Les liens entre les différents centres d’influence des Frères musulmans sont structurels et idéologiques. La confrérie égyptienne abrite le guide suprême, mais la branche européenne qui possède un certain degré d’autonomie est de plus en plus influente. Elle est entièrement libre et relativement peu entravée dans ses actions car c’est une branche légaliste qui, compte tenu du contexte européen, agit par le droit, la culture et l’économie dans le cadre de la loi. Ses activités sont surveillées, comme toutes les entités, contre la délinquance financière mais pas vraiment pour ses activités idéologiques séparatistes.

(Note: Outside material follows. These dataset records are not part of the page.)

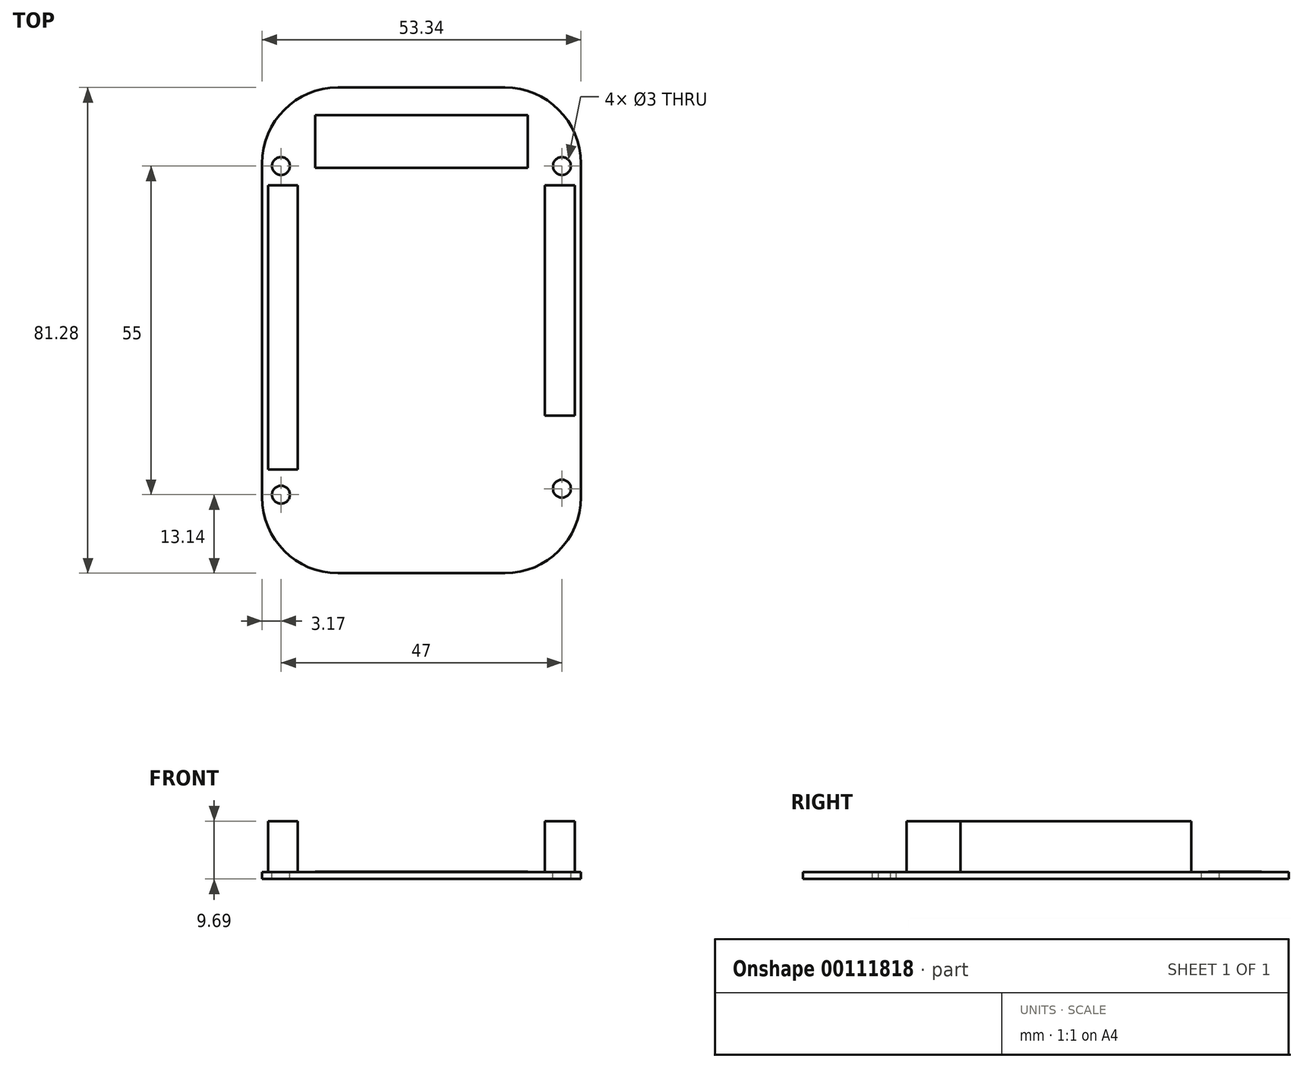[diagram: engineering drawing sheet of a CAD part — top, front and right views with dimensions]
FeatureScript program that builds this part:
annotation { "Feature Type Name" : "Feature", "Feature Type Description" : "" }
export const myFeature = defineFeature(function(context is Context, id is Id, definition is map)
    precondition{}
    {
        {
            var Q0;
            Q0=qCreatedBy(makeId("Top.planeOp"),FACE);
            var sketch = newSketch(context, id + "F0", { "sketchPlane" : qUnion([Q0])});
            skLineSegment(sketch, "E0.bottom", {"start": v(13.97, -40.64) * mm, "end": v(-13.97, -40.64) * mm});
            skLineSegment(sketch, "E0.top", {"start": v(13.97, 40.64) * mm, "end": v(-13.97, 40.64) * mm});
            skLineSegment(sketch, "E0.left", {"start": v(26.67, -27.94) * mm, "end": v(26.67, 27.94) * mm});
            skLineSegment(sketch, "E0.right", {"start": v(-26.67, -27.94) * mm, "end": v(-26.67, 27.94) * mm});
            skPoint(sketch, "E0.middle", {"position": v(0, 0) * mm});
            skPoint(sketch, "E1.visualSharp", {"position": v(-26.67, 40.64) * mm});
            skArc(sketch, "E1.filletArc", {"start": v(-13.97, 40.64) * mm, "mid": v(-22.95, 36.92) * mm, "end": v(-26.67, 27.94) * mm});
            skPoint(sketch, "E2.visualSharp", {"position": v(26.67, 40.64) * mm});
            skArc(sketch, "E2.filletArc", {"start": v(26.67, 27.94) * mm, "mid": v(22.95, 36.92) * mm, "end": v(13.97, 40.64) * mm});
            skPoint(sketch, "E3.visualSharp", {"position": v(26.67, -40.64) * mm});
            skArc(sketch, "E3.filletArc", {"start": v(13.97, -40.64) * mm, "mid": v(22.95, -36.92) * mm, "end": v(26.67, -27.94) * mm});
            skPoint(sketch, "E4.visualSharp", {"position": v(-26.67, -40.64) * mm});
            skArc(sketch, "E4.filletArc", {"start": v(-26.67, -27.94) * mm, "mid": v(-22.95, -36.92) * mm, "end": v(-13.97, -40.64) * mm});
            skSolve(sketch);
        }
        {
            var Q0;
            Q0=makeQuery(id+"F0.imprint","IMPRINT",FACE,{"disambiguationData":[TD([[makeQuery(id+"F0.imprint","IMPRINT",EDGE,{"derivedFrom":sQuery(id+"F0.wireOp",EDGE,"E0.bottom")}),-1.0]])]});
            extrude(context, id + "F1", {"entities" : qUnion([Q0]), "depth" : 1.2 * mm});
        }
        {
            var Q0;
            Q0=makeQuery(id+"F1.opExtrude","CAP_FACE",FACE,{"disambiguationData":[OSD([sQuery(id+"F0.wireOp",EDGE,"E0.bottom"),sQuery(id+"F0.wireOp",EDGE,"E0.top"),sQuery(id+"F0.wireOp",EDGE,"E0.left"),sQuery(id+"F0.wireOp",EDGE,"E0.right"),sQuery(id+"F0.wireOp",EDGE,"E1.filletArc"),sQuery(id+"F0.wireOp",EDGE,"E2.filletArc"),sQuery(id+"F0.wireOp",EDGE,"E3.filletArc"),sQuery(id+"F0.wireOp",EDGE,"E4.filletArc")])],"isStart":false});
            var sketch = newSketch(context, id + "F2", { "sketchPlane" : qUnion([Q0])});
            skCircle(sketch, "E5", {"center": v(-23.5, 27.5) * mm, "radius": 1.5 * mm});
            skLineSegment(sketch, "E6", {"start": v(0, 40.64) * mm, "end": v(0, -40.64) * mm, "construction": true});
            skLineSegment(sketch, "E7", {"start": v(26.67, 0) * mm, "end": v(-26.67, 0) * mm, "construction": true});
            skCircle(sketch, "E8.MirrorC", {"center": v(23.5, 27.5) * mm, "radius": 1.5 * mm});
            skCircle(sketch, "E9.MirrorC", {"center": v(-23.5, -27.5) * mm, "radius": 1.5 * mm});
            skCircle(sketch, "E10.MirrorC", {"center": v(23.5, -26.5) * mm, "radius": 1.5 * mm});
            skSolve(sketch);
        }
        {
            var Q0;
            Q0 = qSketchRegion(id + "F2", true);
            extrude(context, id + "F3", {"entities" : qUnion([Q0]), "operationType" : NewBodyOperationType.REMOVE, "endBound" : BoundingType.THROUGH_ALL, "oppositeDirection" : true, "depth" : 25.4 * mm});
        }
        {
            var Q0;
            Q0=makeQuery(id+"F1.opExtrude","CAP_FACE",FACE,{"disambiguationData":[OSD([sQuery(id+"F0.wireOp",EDGE,"E0.bottom"),sQuery(id+"F0.wireOp",EDGE,"E0.top"),sQuery(id+"F0.wireOp",EDGE,"E0.left"),sQuery(id+"F0.wireOp",EDGE,"E0.right"),sQuery(id+"F0.wireOp",EDGE,"E1.filletArc"),sQuery(id+"F0.wireOp",EDGE,"E2.filletArc"),sQuery(id+"F0.wireOp",EDGE,"E3.filletArc"),sQuery(id+"F0.wireOp",EDGE,"E4.filletArc")])],"isStart":false});
            var sketch = newSketch(context, id + "F4", { "sketchPlane" : qUnion([Q0])});
            skLineSegment(sketch, "E11", {"start": v(-40.38, 24.3) * mm, "end": v(47.85, 24.3) * mm, "construction": true});
            skLineSegment(sketch, "E12.bottom", {"start": v(-25.67, 24.3) * mm, "end": v(-20.67, 24.3) * mm});
            skLineSegment(sketch, "E12.top", {"start": v(-25.67, -23.3) * mm, "end": v(-20.67, -23.3) * mm});
            skLineSegment(sketch, "E12.left", {"start": v(-25.67, 24.3) * mm, "end": v(-25.67, -23.3) * mm});
            skLineSegment(sketch, "E12.right", {"start": v(-20.67, 24.3) * mm, "end": v(-20.67, -23.3) * mm});
            skLineSegment(sketch, "E13.bottom", {"start": v(20.67, 24.3) * mm, "end": v(25.67, 24.3) * mm});
            skLineSegment(sketch, "E13.top", {"start": v(20.67, -14.3) * mm, "end": v(25.67, -14.3) * mm});
            skLineSegment(sketch, "E13.left", {"start": v(20.67, 24.3) * mm, "end": v(20.67, -14.3) * mm});
            skLineSegment(sketch, "E13.right", {"start": v(25.67, 24.3) * mm, "end": v(25.67, -14.3) * mm});
            skSolve(sketch);
        }
        {
            var Q0;
            Q0 = qSketchRegion(id + "F4", true);
            extrude(context, id + "F5", {"entities" : qUnion([Q0]), "operationType" : NewBodyOperationType.ADD, "depth" : 8.5 * mm});
        }
        {
            var Q0;
            Q0=makeQuery(id+"F1.opExtrude","CAP_FACE",FACE,{"disambiguationData":[OSD([sQuery(id+"F0.wireOp",EDGE,"E0.bottom"),sQuery(id+"F0.wireOp",EDGE,"E0.top"),sQuery(id+"F0.wireOp",EDGE,"E0.left"),sQuery(id+"F0.wireOp",EDGE,"E0.right"),sQuery(id+"F0.wireOp",EDGE,"E1.filletArc"),sQuery(id+"F0.wireOp",EDGE,"E2.filletArc"),sQuery(id+"F0.wireOp",EDGE,"E3.filletArc"),sQuery(id+"F0.wireOp",EDGE,"E4.filletArc")])],"isStart":false});
            var sketch = newSketch(context, id + "F6", { "sketchPlane" : qUnion([Q0])});
            skLineSegment(sketch, "E14.bottom", {"start": v(-17.8, 36.04) * mm, "end": v(17.8, 36.04) * mm});
            skLineSegment(sketch, "E14.top", {"start": v(-17.8, 27.2) * mm, "end": v(17.8, 27.2) * mm});
            skLineSegment(sketch, "E14.left", {"start": v(-17.8, 36.04) * mm, "end": v(-17.8, 27.2) * mm});
            skLineSegment(sketch, "E14.right", {"start": v(17.8, 36.04) * mm, "end": v(17.8, 27.2) * mm});
            skSolve(sketch);
        }
        {
            var Q0;
            Q0 = qSketchRegion(id + "F6", true);
            extrude(context, id + "F7", {"entities" : qUnion([Q0]), "operationType" : NewBodyOperationType.ADD, "depth" : 0.03 * mm});
        }
    });
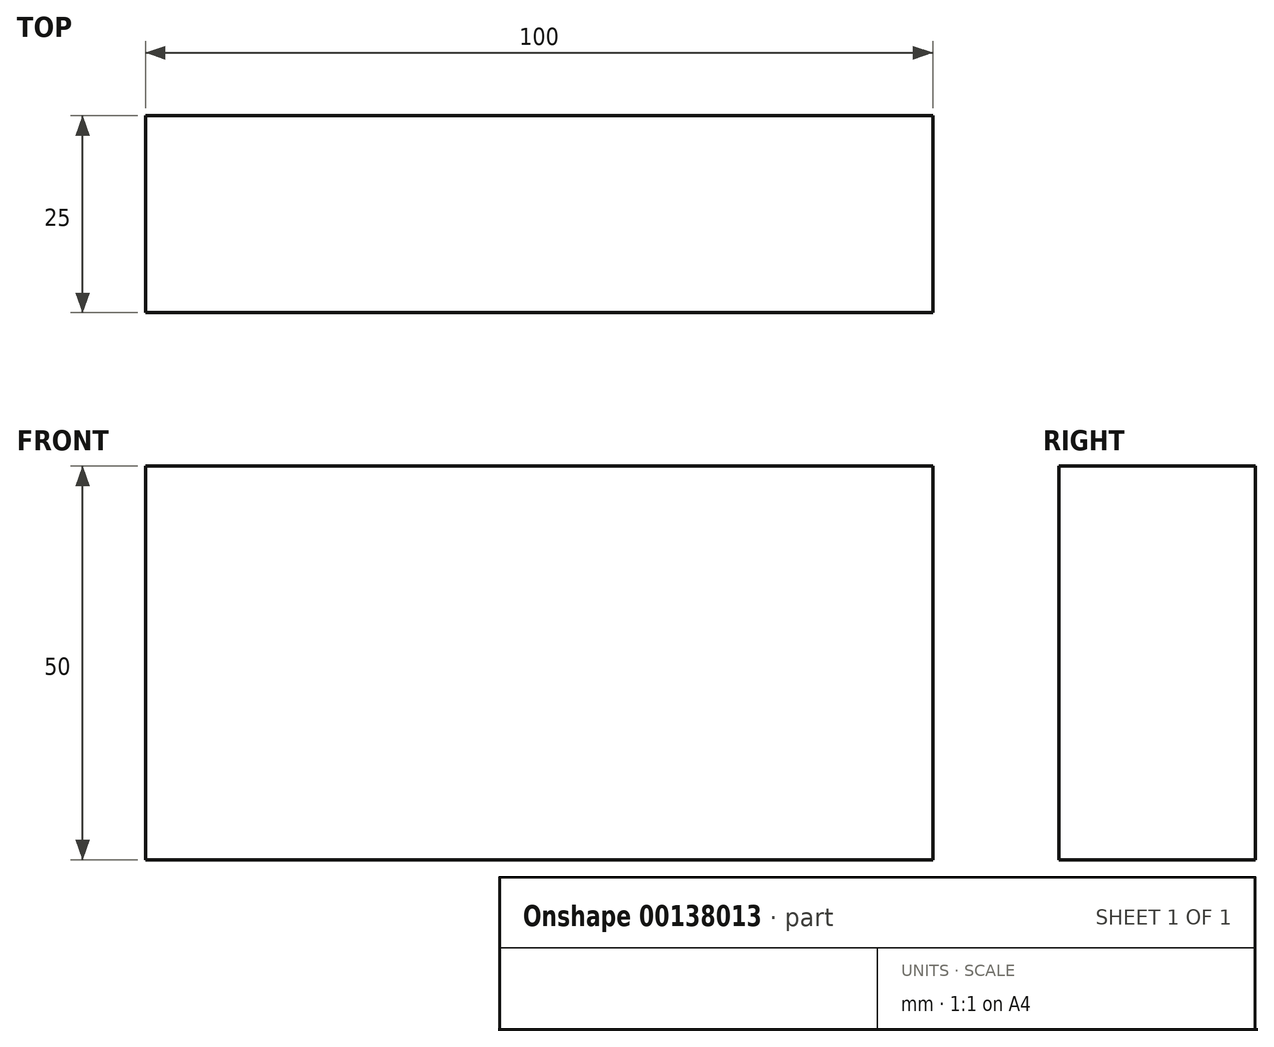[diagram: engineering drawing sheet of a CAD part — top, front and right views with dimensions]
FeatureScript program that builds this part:
annotation { "Feature Type Name" : "Feature", "Feature Type Description" : "" }
export const myFeature = defineFeature(function(context is Context, id is Id, definition is map)
    precondition{}
    {
        {
            var Q0;
            Q0=qCreatedBy(makeId("Front.planeOp"),FACE);
            var sketch = newSketch(context, id + "F0", { "sketchPlane" : qUnion([Q0])});
            skLineSegment(sketch, "E0", {"start": v(-36.86, -4.12) * mm, "end": v(-36.86, -54.12) * mm});
            skLineSegment(sketch, "E1", {"start": v(-36.86, -54.12) * mm, "end": v(63.14, -54.12) * mm});
            skLineSegment(sketch, "E2", {"start": v(-36.86, -4.12) * mm, "end": v(63.14, -4.12) * mm});
            skLineSegment(sketch, "E3", {"start": v(63.14, -4.12) * mm, "end": v(63.14, -54.12) * mm});
            skSolve(sketch);
        }
        {
            var Q0;
            Q0=makeQuery(id+"F0.imprint","IMPRINT",FACE,{"disambiguationData":[TD([[makeQuery(id+"F0.imprint","IMPRINT",EDGE,{"derivedFrom":sQuery(id+"F0.wireOp",EDGE,"E0")}),1.0]])]});
            extrude(context, id + "F1", {"entities" : qUnion([Q0]), "depth" : 25 * mm});
        }
    });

Si on veut schématiser, la confrérie est structurée en au moins deux cercles, il y a les membres et il y a les affiliés. Les membres qui ont prêtés serment sont discrets et difficile à repérer. Les affiliés n’ont pas forcément prêté serment mais agissent pour son compte dans l’espace public, ils tiennent des organisations de lutte contre le racisme et l’islamophobie, de protection de l’environnement, répondent aux appels d’offre de l’UE pour étudier les liens entre climat et islamophobie, le racisme systémique en Europe, la santé mentale et l’islamophobie, la mode modeste et engrangent ainsi beaucoup d’argent, de légitimité et se familiarisent avec les éléments de langage et les techniques de marketing. Leur volonté est d’islamiser la société, de la rendre charia-compatible avant qu’elle ne devienne terre d’islam. Peu importe qu’ils y arrivent ou non, ce qui compte c’est ce qu’ils font maintenant pour y parvenir, c’est-à-dire démoraliser, déstructurer, décomposer, déconstruire nos démocraties.
UCI : Ont-ils un pouvoir d’influence auprès des musulmans français ? Quel moyen utilisent-il pour propager leur idéologie ?
Leur influence est immense en comparaison de leur faible nombre. On leur doit les résultats de sondage qui montrent que les trois quarts des jeunes musulmans affirment préfèrer la charia aux lois de la République. Il importe peu que ces jeunes sachent de quoi ils parlent, le fait de l’affirmer montre qu’ils savent à quoi ils doivent obeir et dont ils sont fiers. Les prédicateurs ont plus de crédits à leurs yeux que les politiques, et parfois même leur propre famille musulmane supposée pratiquer un islam inauthentique et ringard.
UCI : Pourquoi ne sont-ils pas interdits dans notre pays ?
Interdire les Frères musulmans peut avoir son utilité puisque cela peut permettre de mieux surveiller leurs activités. Mais ils s’installeront en Belgique par exemple où ils sont très bien accueillis, donc à 1h40 en Eurostar de Bruxelles.
L’autre problème c’est qu’ils se sont structurés pour faire face à une telle interdiction : une branche peut tomber, une autre pousse selon l’image de l’étoile de mer proposée par l’ex-Frère musulman Mohamed Louizi. Le système de parrainage et d’affiliation leur permet de ne pas trop être exposé. Donc je ne crois pas à cette solution d’interdiction pour résoudre le problème de l’extension de l’idéologie frériste. Les digues viendront des musulmans eux-mêmes, mais en attendant il faut apprendre aux politiques à ne plus « dealer » avec eux et pour cela leur donner des clés d’identification de ces acteurs très discrets.
UCI : La situation en Israël avec les attaques du Hamas peut-elle avoir un impact en France via les frères musulmans ?
Sans aucun doute. Ce sont les Frères musulmans qui maintiennent le feu couvant du conflit israélo-arabe en Europe. Ce sont eux qui décideront quand il sera temps d’embraser les banlieues. Il faut empêcher que le rapport nous soit si défavorable qu’il ose lancer le signal de la « révolte ». Car pour eux c’st une guerre de libération pas seulement de la Palestine qui n’est qu’un prétexte, mais de la da’wah contre l’occident mécréant. Pour le moment ils préfèrent l’avancée pacifique en Europe et force est de constater qu’avec ses deux piliers le marché international du halal (pull) et la lutte prétendue contre l’islamophobie structurelle (push) rien de bien solide ne leur résiste.